Читаем Михаил Булгаков в Художественном театре полностью

Горчаков. Возможен и такой конец: темнеет, все расходятся. Сцена поворачивается, сидит Бутон, приходит Лагранж и записывает. Это будет эпический конец.

К. С. Это будет слишком пессимистический конец.

Горчаков. Да, скажут академический конец.

К. С. А если Лагранж после слов архиепископа скажет: „Он умер, но дело его…“

Горчаков. Есть лозунг, что со смертью художника его творения не умирают. Я бы предложил конец, как было раньше — анонсом: „Сейчас вы уходите, а завтра спектакль будет продолжен…“ А то можно закончить как Кин: „Закатилось солнце…“

К. С. Конец, как в „Кине“, — это конец на театральные аплодисменты, тот же конец слишком грустен. Может быть, действительно, закончить анонсом: „Он умер, но слава и творения его живут. Завтра спектакль продолжится“. По-моему, это не плохо. Если выдержать вообще эту намеченную линию, то получится хорошая пьеса. Булгаков много себя моментами обкрадывает. Если бы он пошел на то, что ему предлагается, то была бы хорошая пьеса. Он трусит углубления, боится философии“.

Налицо полное несовпадение намерений театра и драматурга, которое в какой-то степени было предсказано в повести о Мольере, в тех бесконечно грустных словах, с которыми автор обращался к своему герою поверх всех позднейших биографов и интерпретаторов: „Но ты, мой бедный и окровавленный мастер! Ты нигде не хотел умирать — ни дома и ни вне дома!“

Споры в Леонтьевском переулке, в частности дискуссия о возможных финалах мольеровского спектакля, неотделимы от смыслового контекста времени. Образ булгаковского Мольера чем дальше, тем больше расходился с новыми представлениями о писателях прошлых эпох. Время репетиций в Леонтьевском переулке, помимо всего прочего, пора „реабилитации“, а потом и канонизации классики, пора юбилеев и преклонения перед гениями минувших веков. В 1935 году страна отметит юбилей Чехова, пьесы которого в 1929 году характеризовались в репертуарном указателе как „крайне незначительные с точки зрения социальной значимости“. Постепенно складываются жанры биографических спектаклей и фильмов о великих людях прошлого, писателях, ученых и полководцах, возрождается патриотическая опера.

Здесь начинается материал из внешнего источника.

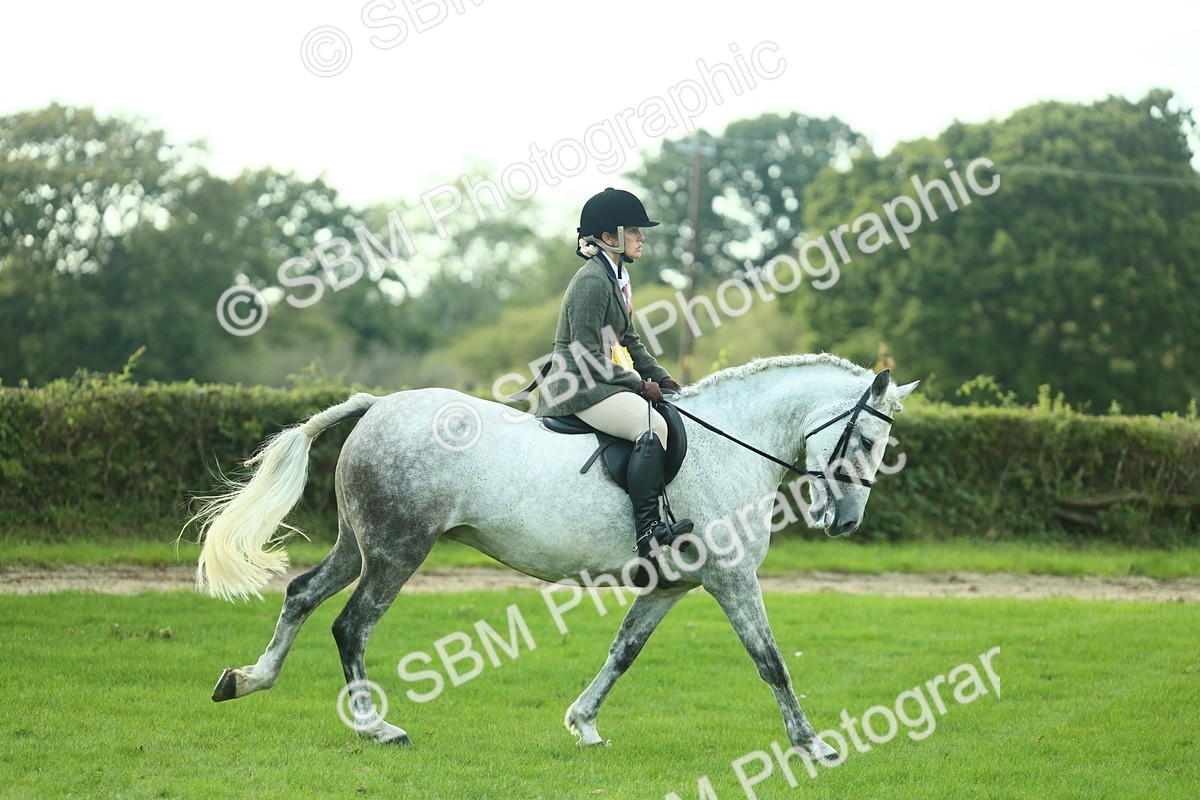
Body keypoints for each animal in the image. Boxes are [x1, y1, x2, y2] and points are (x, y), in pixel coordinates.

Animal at [192, 352, 917, 765]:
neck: (730, 445)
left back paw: (247, 679)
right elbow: (770, 661)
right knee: (351, 625)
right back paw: (378, 728)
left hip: (359, 546)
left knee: (301, 595)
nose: (846, 523)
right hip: (398, 551)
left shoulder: (670, 584)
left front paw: (584, 724)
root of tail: (377, 407)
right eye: (868, 438)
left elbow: (624, 651)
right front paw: (813, 745)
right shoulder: (732, 578)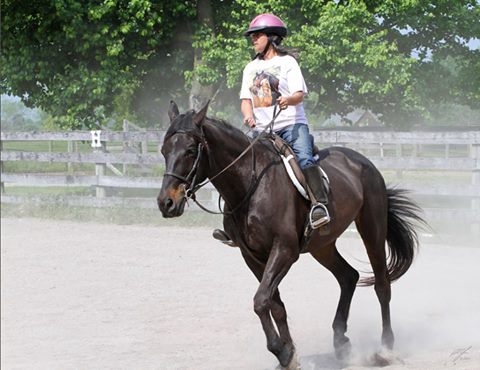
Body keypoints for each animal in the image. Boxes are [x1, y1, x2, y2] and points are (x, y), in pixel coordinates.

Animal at [158, 100, 424, 368]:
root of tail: (364, 162)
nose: (166, 203)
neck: (252, 184)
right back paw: (341, 343)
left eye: (190, 150)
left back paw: (385, 349)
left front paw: (282, 351)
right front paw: (288, 353)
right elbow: (273, 304)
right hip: (322, 245)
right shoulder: (252, 256)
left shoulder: (284, 250)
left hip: (372, 228)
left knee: (382, 285)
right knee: (348, 276)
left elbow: (260, 301)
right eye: (163, 150)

Время отливает свои представления о прошлом в слове, музыке, чугуне и бронзе. Не памятники, но разные эпохи смотрят друг на друга и говорят с нами на разных языках. Ненужный одной поре андреевский скорбный Гоголь, окруженный кольцом сотворенных им героев, перемещается в „запасник“ двора перед флигелем, в котором умирал писатель, а на бульваре возносится иной, величественный Гоголь, который говорит о времени своего создания не менее содержательно, чем андреевский Гоголь о своем. „Уважение к преданию“ в 30-е годы иногда причудливо соединяется с ритуальным преклонением перед классиком. Реальные судьбы писателей нивелируются, подравниваются под некий образец. Со всем этим надо было считаться и в Художественном театре.

„Тяжелая пышность эпохи“, которой добивались Горчаков и Вильямс в булгаковском „Мольере“, трудно соединялась с тем образом писателя, который возник в воображении Булгакова в конце 20-х годов. Живой, лукавый и обольстительный галл оставался в другом культурном интерьере, в ином театральном времени. Мотив непопадания и „архаичности“ булгаковских представлений о судьбе художника отчетливо звучал на репетициях в Леонтьевском.